English (Literature)

Department or School/College

Department of English

Committee Chair

Louise Economides

Keywords

Atwood, ecocriticism, ethics, humanism, oryx and crake, posthumanism, surfacing, the year of the flood

Publisher

University of Montana

Abstract

Atwood’s concern for the environment has spanned nearly the entirety of her career, informing her fears about the future and providing the grounding for her speculative fiction. In Atwood’s understanding, ecological ruin stems from human estrangement from the natural environment, an estrangement fortified by capitalism and consumerism in contemporary societies. Instead, she strives to situate the creative, imaginative human species within a larger natural order that inspires ethical treatment of the more-than-human world. Atwood attempts to provide us with a model of interconnection and respect for nature that we must imagine if we desire to avoid the apocalyptic future she describes in her novels. This paper will investigate three of Atwood’s novels that address issues concerning our interactions with nature and the effects of technology.
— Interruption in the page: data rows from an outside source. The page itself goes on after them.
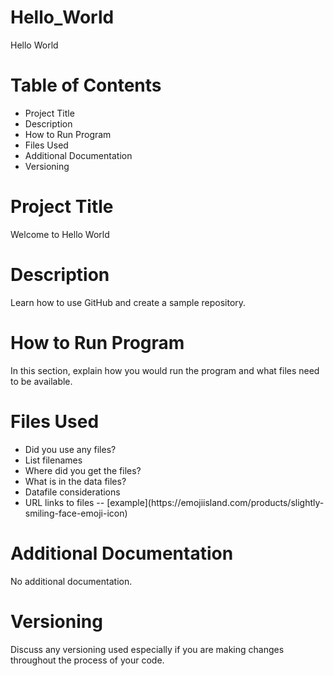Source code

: # Hello_World
Hello World

<h1>Table of Contents</h1>
<ul>
  <li>Project Title</li>
  <li>Description</li>
  <li>How to Run Program</li>
  <li>Files Used</li>
  <li>Additional Documentation</li>
  <li>Versioning</li>
</ul>

<h1>Project Title</h1>
Welcome to Hello World

<h1>Description</h1>
Learn how to use GitHub and create a sample repository.

<h1>How to Run Program</h1>
In this section, explain how you would run the program and what files need to be available. 

<h1>Files Used</h1>
<ul>
  <li>Did you use any files?</li>
  <li>List filenames</li>
  <li>Where did you get the files?</li>
  <li>What is in the data files?</li>
  <li>Datafile considerations</li>
  <li>URL links to files -- [example](https://emojiisland.com/products/slightly-smiling-face-emoji-icon)</li>
</ul>

<h1>Additional Documentation</h1>
No additional documentation.

<h1>Versioning</h1>
Discuss any versioning used especially if you are making changes throughout the process of your code. 
  
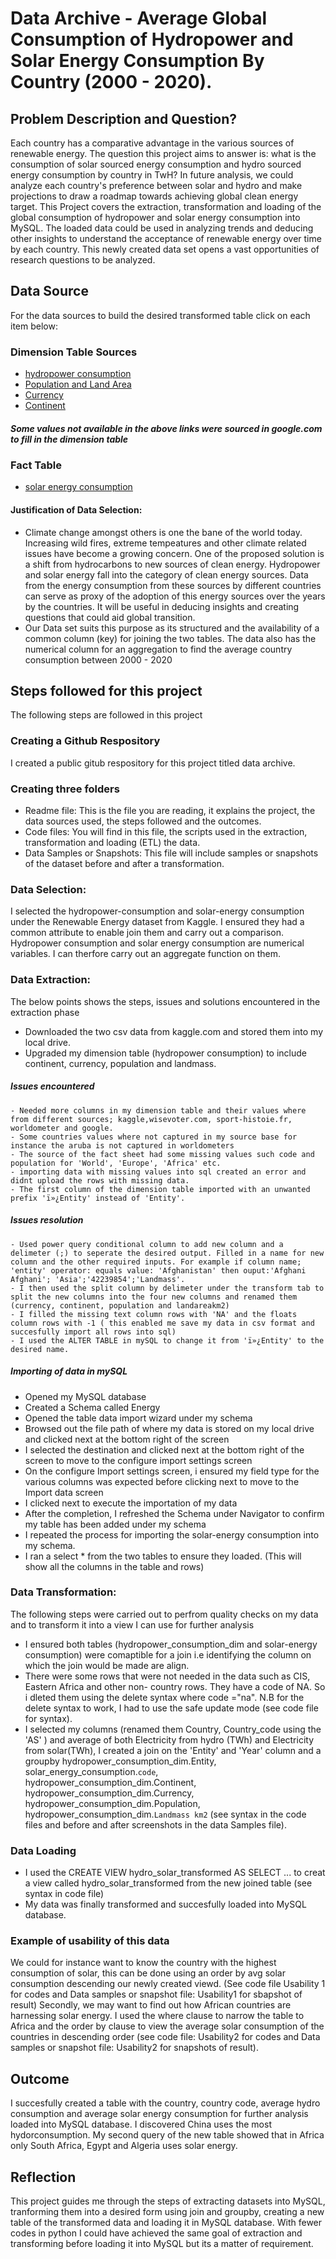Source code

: # Data Archive - Average Global Consumption of Hydropower and Solar Energy Consumption By Country (2000 - 2020).
## Problem Description and Question?
Each country has a comparative advantage in the various sources of renewable energy. The question this project aims to answer is: what is the consumption of solar sourced energy consumption and hydro sourced energy consumption by country in TwH? In future analysis, we could analyze each country's preference between solar and hydro and make projections to draw a roadmap towards achieving global clean energy target. 
This Project covers the extraction, transformation and loading of the global consumption of hydropower and solar energy consumption into MySQL. The loaded data could be used in analyzing trends and deducing other insights to understand the acceptance of renewable energy over time by each country. This newly created data set opens a vast opportunities of research questions to be analyzed.

## Data Source
For the data sources to build the desired transformed table click on each item below:
### Dimension Table Sources
- [hydropower consumption](https://www.kaggle.com/datasets/programmerrdai/renewable-energy?select=hydropower-consumption.csv)
- [Population and Land Area](https://www.worldometers.info/geography/alphabetical-list-of-countries/)
- [Currency](https://sport-histoire.fr/en/Geography/Currencies_countries_of_the_world.php)
- [Continent](https://wisevoter.com/country-rankings/countries-by-continent/)
##### Some values not available in the above links were sourced in google.com to fill in the dimension table
### Fact Table
- [solar energy consumption](https://www.kaggle.com/datasets/programmerrdai/renewable-energy?select=solar-energy-consumption.csv)
  
#### Justification of Data Selection: 
- Climate change amongst others is one the bane of the world today. Increasing wild fires, extreme tempeatures and other climate related issues have become a growing concern. One of the proposed solution is a shift from hydrocarbons to new sources of clean energy. Hydropower and solar energy fall into the category of clean energy sources. Data from the energy consumption from these sources by different countries can serve as proxy of the adoption of this energy sources over the years by the countries. It will be useful in deducing insights and creating questions that could aid global transition. 
- Our Data set suits this purpose as its  structured and the availability of a common column (key) for joining the two tables. The data also has the numerical column for an aggregation to find the average country consumption between 2000 - 2020

## Steps followed for this project
The following steps are followed in this project
### Creating a Github Respository
I created a public gitub respository for this project titled data archive.
  
### Creating three folders
  - Readme file: This is the file you are reading, it explains the project, the data sources used, the steps followed and the outcomes.
  - Code files: You will find in this file, the scripts used in the extraction, transformation and loading (ETL) the data.
  - Data Samples or Snapshots: This file will include samples or snapshots of the dataset before and after a transformation.
    
### Data Selection:
I selected the hydropower-consumption and solar-energy consumption under the Renewable Energy dataset from Kaggle. I ensured they had a common attribute to enable join them and carry out a comparison. Hydropower consumption and solar energy consumption are numerical variables. I can therfore carry out an aggregate function on them.
  
### Data Extraction:
The below points shows the steps, issues and solutions encountered in the extraction phase
  - Downloaded the two csv data from kaggle.com and stored them into my local drive.
  - Upgraded my dimension table (hydropower consumption) to include continent, currency, population and landmass.
    
##### Issues encountered
    - Needed more columns in my dimension table and their values where from different sources; kaggle,wisevoter.com, sport-histoie.fr, worldometer and google.
    - Some countries values where not captured in my source base for instance the aruba is not captured in worldometers
    - The source of the fact sheet had some missing values such code and population for 'World', 'Europe', 'Africa' etc.
    - importing data with missing values into sql created an error and didnt upload the rows with missing data.
    - The first column of the dimension table imported with an unwanted prefix 'ï»¿Entity' instead of 'Entity'.
      
##### Issues resolution
    - Used power query conditional column to add new column and a delimeter (;) to seperate the desired output. Filled in a name for new column and the other required inputs. For example if column name; 'entity' operator: equals value: 'Afghanistan' then ouput:'Afghani Afghani'; 'Asia';'42239854';'Landmass'.
    - I then used the split column by delimeter under the transform tab to split the new columns into the four new columns and renamed them (currency, continent, population and landareakm2)
    - I filled the missing text column rows with 'NA' and the floats column rows with -1 ( this enabled me save my data in csv format and succesfully import all rows into sql)
    - I used the ALTER TABLE in mySQL to change it from 'ï»¿Entity' to the desired name.
      
##### Importing of data in mySQL
  - Opened my MySQL database
  - Created a Schema called Energy
  - Opened the table data import wizard under my schema
  - Browsed out the file path of where my data is stored on my local drive and clicked next at the bottom right of the screen
  - I selected the destination and clicked next at the bottom right of the screen to move to the configure import settings screen
  - On the configure Import settings screen, i ensured my field type for the various columns was expected before clicking next to move to the Import data screen
  - I clicked next to execute the importation of my data
  - After the completion, I refreshed the Schema under Navigator to confirm my table has been added under my schema
  - I repeated the process for importing the solar-energy consumption into my schema.
  - I ran a select * from the two tables to ensure they loaded. (This will show all the columns in the table and rows)
    
### Data Transformation: 
The following steps were carried out to perfrom quality checks on my data and to transform it into a view I can use for further analysis
  - I ensured both tables (hydropower_consumption_dim and solar-energy consumption) were comaptible for a join i.e identifying the column on which the join would be made are align.
  - There were some rows that were not needed in the data such as CIS, Eastern Africa and other non- country rows. They have a code of NA. So i dleted them using the delete syntax where code ="na". N.B for the delete syntax to work, I had to use the safe update mode (see code file for syntax).
  - I selected my columns (renamed them Country, Country_code using the 'AS' ) and average of both Electricity from hydro (TWh) and Electricity from solar(TWh), I created a join on the 'Entity' and 'Year' column and a  groupby hydropower_consumption_dim.Entity, solar_energy_consumption.`code`, hydropower_consumption_dim.Continent,  hydropower_consumption_dim.Currency, hydropower_consumption_dim.Population, hydropower_consumption_dim.`Landmass km2` (see syntax in the code files and before and after screenshots in the data Samples file).
 
### Data Loading
  - I used the CREATE VIEW hydro_solar_transformed AS SELECT ... to creat a view called hydro_solar_transformed from the new joined table (see syntax in code file)
  - My data was finally transformed and succesfully loaded into MySQL database.

### Example of usability of this data
We could for instance want to know the country with the highest consumption of solar, this can be done using an order by avg solar consumption descending our newly created viewd. (See code file Usability 1 for codes and Data samples or snapshot file: Usability1 for sbapshot of result)
Secondly, we may want to find out how African countries are harnessing solar energy. I used the where clause to narrow the table to Africa and the order by clause to view the average solar consumption of the countries in descending order (see code file: Usability2 for codes and Data samples or snapshot file: Usability2 for snapshots of result).
## Outcome
I succesfully created a table with the country, country code, average hydro consumption and average solar energy consumption for further analysis loaded into MySQL database. I discovered China uses the most hydorconsumption. My second query of the new table showed that in Africa only South Africa, Egypt and Algeria uses solar energy.

## Reflection
This project guides me through the steps of extracting datasets into MySQL, tranforming them into a desired form using join and groupby, creating a new table of the transformed data and loading it in MySQL database. With fewer codes in python I could have achieved the same goal of extraction and transforming before loading it into MySQL but its a matter of requirement. 

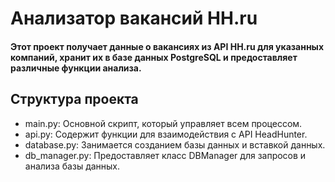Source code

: # Анализатор вакансий HH.ru
#### Этот проект получает данные о вакансиях из API HH.ru для указанных компаний, хранит их в базе данных PostgreSQL и предоставляет различные функции анализа.
## Структура проекта
- main.py: Основной скрипт, который управляет всем процессом.
- api.py: Содержит функции для взаимодействия с API HeadHunter.
- database.py: Занимается созданием базы данных и вставкой данных.
- db_manager.py: Предоставляет класс DBManager для запросов и анализа базы данных.
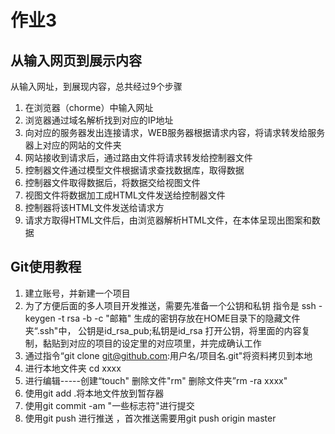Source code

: # 作业3
## 从输入网页到展示内容
从输入网址，到展现内容，总共经过9个步骤
1. 在浏览器（chorme）中输入网址
2. 浏览器通过域名解析找到对应的IP地址
3. 向对应的服务器发出连接请求，WEB服务器根据请求内容，将请求转发给服务器上对应的网站的文件夹
4. 网站接收到请求后，通过路由文件将请求转发给控制器文件
5. 控制器文件通过模型文件根据请求查找数据库，取得数据
6. 控制器文件取得数据后，将数据交给视图文件
7. 视图文件将数据加工成HTML文件发送给控制器文件
8. 控制器将该HTML文件发送给请求方
9. 请求方取得HTML文件后，由浏览器解析HTML文件，在本体呈现出图案和数据

## Git使用教程
1. 建立账号，并新建一个项目
2. 为了方便后面的多人项目开发推送，需要先准备一个公钥和私钥
   指令是 ssh -keygen -t rsa -b -c "邮箱"
   生成的密钥存放在HOME目录下的隐藏文件夹“.ssh"中，
   公钥是id_rsa_pub;私钥是id_rsa
   打开公钥，将里面的内容复制，黏贴到对应的项目的设定里的对应项里，并完成确认工作
3. 通过指令“git clone git@github.com:用户名/项目名.git"将资料拷贝到本地
4. 进行本地文件夹 cd xxxx
5. 进行编辑-----创建“touch" 删除文件"rm" 删除文件夹”rm -ra xxxx"
6. 使用git add .将本地文件放到暂存器
7. 使用git commit -am "一些标志符"进行提交
8. 使用git push 进行推送 ，首次推送需要用git push origin master


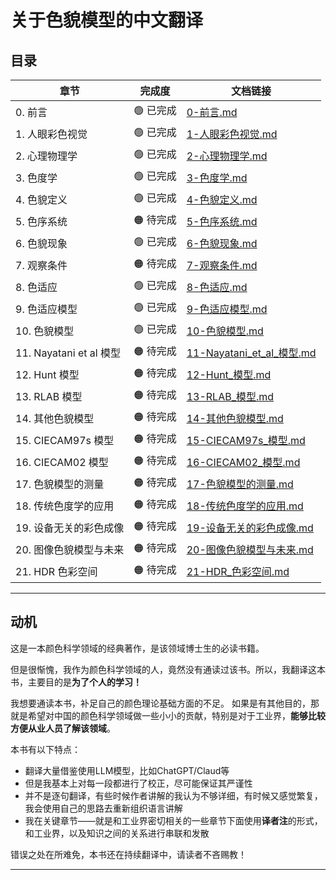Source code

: # 关于色貌模型的中文翻译


## 目录

| **章节**                 |  **完成度** | **文档链接** |
|--------------------------|------------|--------------|
| 0. 前言                  | 🟢 已完成   | [0-前言.md](./docs/0-前言.md) |
| 1. 人眼彩色视觉           | 🟢 已完成   | [1-人眼彩色视觉.md](./docs/1-人眼彩色视觉.md) |
| 2. 心理物理学             | 🟢 已完成   | [2-心理物理学.md](./docs/2-心理物理学.md) |
| 3. 色度学                 | 🟢 已完成   | [3-色度学.md](./docs/3-色度学.md) |
| 4. 色貌定义               | 🟢 已完成   | [4-色貌定义.md](./docs/4-色貌定义.md) |
| 5. 色序系统               | 🟠 待完成   | [5-色序系统.md](./docs/5-色序系统.md) |
| 6. 色貌现象               | 🟢 已完成   | [6-色貌现象.md](./docs/6-色貌现象.md) |
| 7. 观察条件               | 🟠 待完成   | [7-观察条件.md](./docs/7-观察条件.md) |
| 8. 色适应                 | 🟢 已完成   | [8-色适应.md](./docs/8-色适应.md) |
| 9. 色适应模型             | 🟢 已完成   | [9-色适应模型.md](./docs/9-色适应模型.md) |
| 10. 色貌模型              | 🟢 已完成   | [10-色貌模型.md](./docs/10-色貌模型.md) |
| 11. Nayatani et al 模型   | 🟠 待完成   | [11-Nayatani_et_al_模型.md](./docs/11-Nayatani_et_al_模型.md) |
| 12. Hunt 模型             | 🟠 待完成   | [12-Hunt_模型.md](./docs/12-Hunt_模型.md) |
| 13. RLAB 模型             | 🟠 待完成   | [13-RLAB_模型.md](./docs/13-RLAB_模型.md) |
| 14. 其他色貌模型          | 🟠 待完成   | [14-其他色貌模型.md](./docs/14-其他色貌模型.md) |
| 15. CIECAM97s 模型        | 🟠 待完成   | [15-CIECAM97s_模型.md](./docs/15-CIECAM97s_模型.md) |
| 16. CIECAM02 模型         | 🟠 待完成   | [16-CIECAM02_模型.md](./docs/16-CIECAM02_模型.md) |
| 17. 色貌模型的测量        | 🟠 待完成   | [17-色貌模型的测量.md](./docs/17-色貌模型的测量.md) |
| 18. 传统色度学的应用      | 🟠 待完成   | [18-传统色度学的应用.md](./docs/18-传统色度学的应用.md) |
| 19. 设备无关的彩色成像    | 🟠 待完成   | [19-设备无关的彩色成像.md](./docs/19-设备无关的彩色成像.md) |
| 20. 图像色貌模型与未来    | 🟠 待完成   | [20-图像色貌模型与未来.md](./docs/20-图像色貌模型与未来.md) |
| 21. HDR 色彩空间          | 🟠 待完成   | [21-HDR_色彩空间.md](./docs/21-HDR_色彩空间.md) |

---


## 动机

这是一本颜色科学领域的经典著作，是该领域博士生的必读书籍。

但是很惭愧，我作为颜色科学领域的人，竟然没有通读过该书。所以，我翻译这本书，主要目的是**为了个人的学习！**

我想要通读本书，补足自己的颜色理论基础方面的不足。
如果是有其他目的，那就是希望对中国的颜色科学领域做一些小小的贡献，特别是对于工业界，**能够比较方便从业人员了解该领域**。

本书有以下特点：

- 翻译大量借鉴使用LLM模型，比如ChatGPT/Claud等
- 但是我基本上对每一段都进行了校正，尽可能保证其严谨性
- 并不是逐句翻译，有些时候作者讲解的我认为不够详细，有时候又感觉繁复，我会使用自己的思路去重新组织语言讲解
- 我在关键章节——就是和工业界密切相关的一些章节下面使用**译者注**的形式，和工业界，以及知识之间的关系进行串联和发散


错误之处在所难免，本书还在持续翻译中，请读者不吝赐教！

---
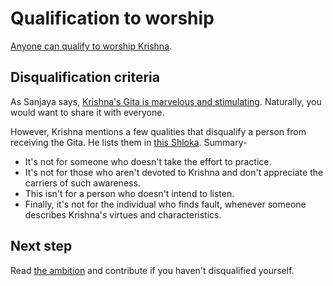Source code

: # Qualification to worship

[Anyone can qualify to worship Krishna](https://rapalearning.github.io/gita-begin/gita/9-30.html).

## Disqualification criteria

As Sanjaya says, [Krishna's Gita is marvelous and stimulating](https://rapalearning.github.io/gita-begin/gita/18-74.html). Naturally, you would want to share it with everyone.

However, Krishna mentions a few qualities that disqualify a person from receiving the Gita.
He lists them in [this Shloka](https://rapalearning.github.io/gita-begin/gita/18-67.html). Summary-

- It's not for someone who doesn't take the effort to practice.
- It's not for those who aren't devoted to Krishna and don't appreciate the carriers of such awareness.
- This isn't for a person who doesn't intend to listen.
- Finally, it's not for the individual who finds fault, whenever someone describes Krishna's virtues and characteristics.

## Next step

Read [the ambition](krishna-gita-ambition.md) and contribute if you haven't disqualified yourself.
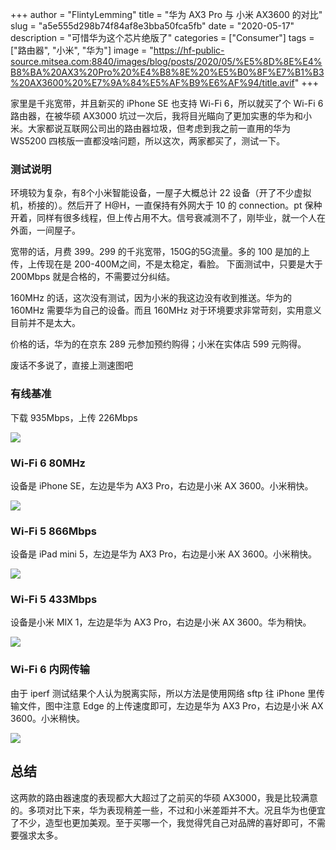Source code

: +++
author = "FlintyLemming"
title = "华为 AX3 Pro 与 小米 AX3600 的对比"
slug = "a5e555d298b74f84af8e3bba50fca5fb"
date = "2020-05-17"
description = "可惜华为这个芯片绝版了"
categories = ["Consumer"]
tags = ["路由器", "小米", "华为"]
image = "https://hf-public-source.mitsea.com:8840/images/blog/posts/2020/05/%E5%8D%8E%E4%B8%BA%20AX3%20Pro%20%E4%B8%8E%20%E5%B0%8F%E7%B1%B3%20AX3600%20%E7%9A%84%E5%AF%B9%E6%AF%94/title.avif"
+++

家里是千兆宽带，并且新买的 iPhone SE 也支持 Wi-Fi 6，所以就买了个 Wi-Fi 6 路由器，在被华硕 AX3000 坑过一次后，我将目光瞄向了更加实惠的华为和小米。大家都说互联网公司出的路由器垃圾，但考虑到我之前一直用的华为 WS5200 四核版一直都没啥问题，所以这次，两家都买了，测试一下。

### 测试说明

环境较为复杂，有8个小米智能设备，一屋子大概总计 22 设备（开了不少虚拟机，桥接的）。然后开了 H@H，一直保持有外网大于 10 的 connection。pt 保种开着，同样有很多线程，但上传占用不大。信号衰减测不了，刚毕业，就一个人在外面，一间屋子。

宽带的话，月费 399。299 的千兆宽带，150G的5G流量。多的 100 是加的上传，上传现在是 200-400M之间，不是太稳定，看脸。 下面测试中，只要是大于 200Mbps 就是合格的，不需要过分纠结。

160MHz 的话，这次没有测试，因为小米的我这边没有收到推送。华为的 160MHz 需要华为自己的设备。而且 160MHz 对于环境要求非常苛刻，实用意义目前并不是太大。

价格的话，华为的在京东 289 元参加预约购得；小米在实体店 599 元购得。

废话不多说了，直接上测速图吧

### 有线基准

下载 935Mbps，上传 226Mbps

![](https://hf-public-source.mitsea.com:8840/images/blog/posts/2020/05/%E5%8D%8E%E4%B8%BA%20AX3%20Pro%20%E4%B8%8E%20%E5%B0%8F%E7%B1%B3%20AX3600%20%E7%9A%84%E5%AF%B9%E6%AF%94/1.avif)

### Wi-Fi 6 80MHz

设备是 iPhone SE，左边是华为 AX3 Pro，右边是小米 AX 3600。小米稍快。

![](https://hf-public-source.mitsea.com:8840/images/blog/posts/2020/05/%E5%8D%8E%E4%B8%BA%20AX3%20Pro%20%E4%B8%8E%20%E5%B0%8F%E7%B1%B3%20AX3600%20%E7%9A%84%E5%AF%B9%E6%AF%94/2.avif)

### Wi-Fi 5 866Mbps

设备是 iPad mini 5，左边是华为 AX3 Pro，右边是小米 AX 3600。小米稍快。

![](https://hf-public-source.mitsea.com:8840/images/blog/posts/2020/05/%E5%8D%8E%E4%B8%BA%20AX3%20Pro%20%E4%B8%8E%20%E5%B0%8F%E7%B1%B3%20AX3600%20%E7%9A%84%E5%AF%B9%E6%AF%94/3.avif)

### Wi-Fi 5 433Mbps

设备是小米 MIX 1，左边是华为 AX3 Pro，右边是小米 AX 3600。华为稍快。

![](https://hf-public-source.mitsea.com:8840/images/blog/posts/2020/05/%E5%8D%8E%E4%B8%BA%20AX3%20Pro%20%E4%B8%8E%20%E5%B0%8F%E7%B1%B3%20AX3600%20%E7%9A%84%E5%AF%B9%E6%AF%94/4.avif)

### Wi-Fi 6 内网传输

由于 iperf 测试结果个人认为脱离实际，所以方法是使用网络 sftp 往 iPhone 里传输文件，图中注意 Edge 的上传速度即可，左边是华为 AX3 Pro，右边是小米 AX 3600。小米稍快。

![](https://hf-public-source.mitsea.com:8840/images/blog/posts/2020/05/%E5%8D%8E%E4%B8%BA%20AX3%20Pro%20%E4%B8%8E%20%E5%B0%8F%E7%B1%B3%20AX3600%20%E7%9A%84%E5%AF%B9%E6%AF%94/5.avif)

## 总结

这两款的路由器速度的表现都大大超过了之前买的华硕 AX3000，我是比较满意的。多项对比下来，华为表现稍差一些，不过和小米差距并不大。况且华为也便宜了不少，造型也更加美观。至于买哪一个，我觉得凭自己对品牌的喜好即可，不需要强求太多。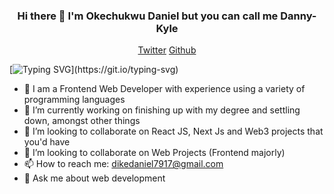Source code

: <h3 align="center"> Hi there 👋 I'm Okechukwu Daniel but you can call me Danny-Kyle </h3>

<p align="center">
  <a href="https://twitter.com/d_kyle616">Twitter</a>
  <a href="https://github.com/Danny-Kyle">Github</a>
</p>

[![Typing SVG](https://readme-typing-svg.herokuapp.com?font=comfortaa&color=016EEA&size=24&width=600&lines=Welcome+to+my+github;I+am+a+Frontend+Developer,;and+Aspiring+Web-3+and+Blockchain+Developer.;Nice+to+meet+you!...)](https://git.io/typing-svg)

- 🔭  I am a Frontend Web Developer with experience using a variety of programming languages
- 🔭 I’m currently working on finishing up with my degree and settling down, amongst other things
- 👯 I’m looking to collaborate on React JS, Next Js and Web3 projects that you'd have
- 👯 I’m looking to collaborate on Web Projects (Frontend majorly)
- 📫 How to reach me: dikedaniel7917@gmail.com
- 💬 Ask me about web development

<!--
**Danny-Kyle/Danny-Kyle** is a ✨ _special_ ✨ repository because its `README.md` (this file) appears on your GitHub profile.

Here are some ideas to get you started:

<a href="https://sarahdayan.dev/">Website</a> •
  <a href="https://frontstuff.io/">Blog</a> •

- 🔭 I’m currently working on ...
- 🌱 I’m currently learning ...
- 👯 I’m looking to collaborate on ...
- 🤔 I’m looking for help with ...
- 💬 Ask me about ...
- 📫 How to reach me: ...
- 😄 Pronouns: ...
- ⚡ Fun fact: ...
-->
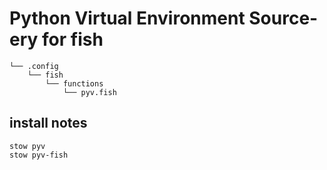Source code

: # Python Virtual Environment Source-ery for fish

    └── .config
        └── fish
            └── functions
                └── pyv.fish

## install notes

    stow pyv
    stow pyv-fish
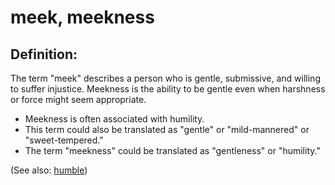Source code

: # meek, meekness #

## Definition: ##

The term "meek" describes a person who is gentle, submissive, and willing to suffer injustice. Meekness is the ability to be gentle even when harshness or force might seem appropriate.

* Meekness is often associated with humility.
* This term could also be translated as "gentle" or "mild-mannered" or "sweet-tempered."
* The term "meekness" could be translated as "gentleness" or "humility."

(See also: [humble](../other/humble.md))

## 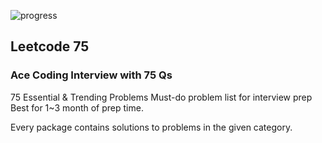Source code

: ![progress](https://progress-bar.dev/32/?scale=75&title=Progress&width=100&color=babaca&suffix=%20of%2075)

## Leetcode 75

### Ace Coding Interview with 75 Qs

75 Essential & Trending Problems
Must-do problem list for interview prep
Best for 1~3 month of prep time.

Every package contains solutions to problems in the given category.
In Oryx and Crake, humanist and posthumanist understandings of the world cannot provide individuals with meaning in their radically altered environment. In The Year of the Flood, the second of Atwood’s trilogy, we are introduced to the God’s Gardeners, who demonstrate how new ethical systems can be enacted within specific subcultural spaces. From their space on the Edencliff Rooftop Garden, the Gardeners have a critical vantage point by which to view society and resist the controlling aspects of corporation run state. Atwood gives us a model by which to imagine enacting change in our own society, and the ethical system that must be implemented if we wish to avoid ecological ruin. Finally, I turn to Atwood’s second novel, Surfacing, to end my discussion. Surfacing demonstrates that Atwood does not believe that returning to nature is the answer to ecological problems and the ills of society. The dissatisfaction at the end of the novel hints at the necessity of humans to exist within communities, as well as the affirmation of traits specific to the human – creativity and the imagination. The image of personal survival depicted by Surfacing does not allow for large-scale political or social change. The answer to our dissatisfaction is not to return to nature, but to, like the God’s Gardeners, find a way to be both social and natural – the human animal.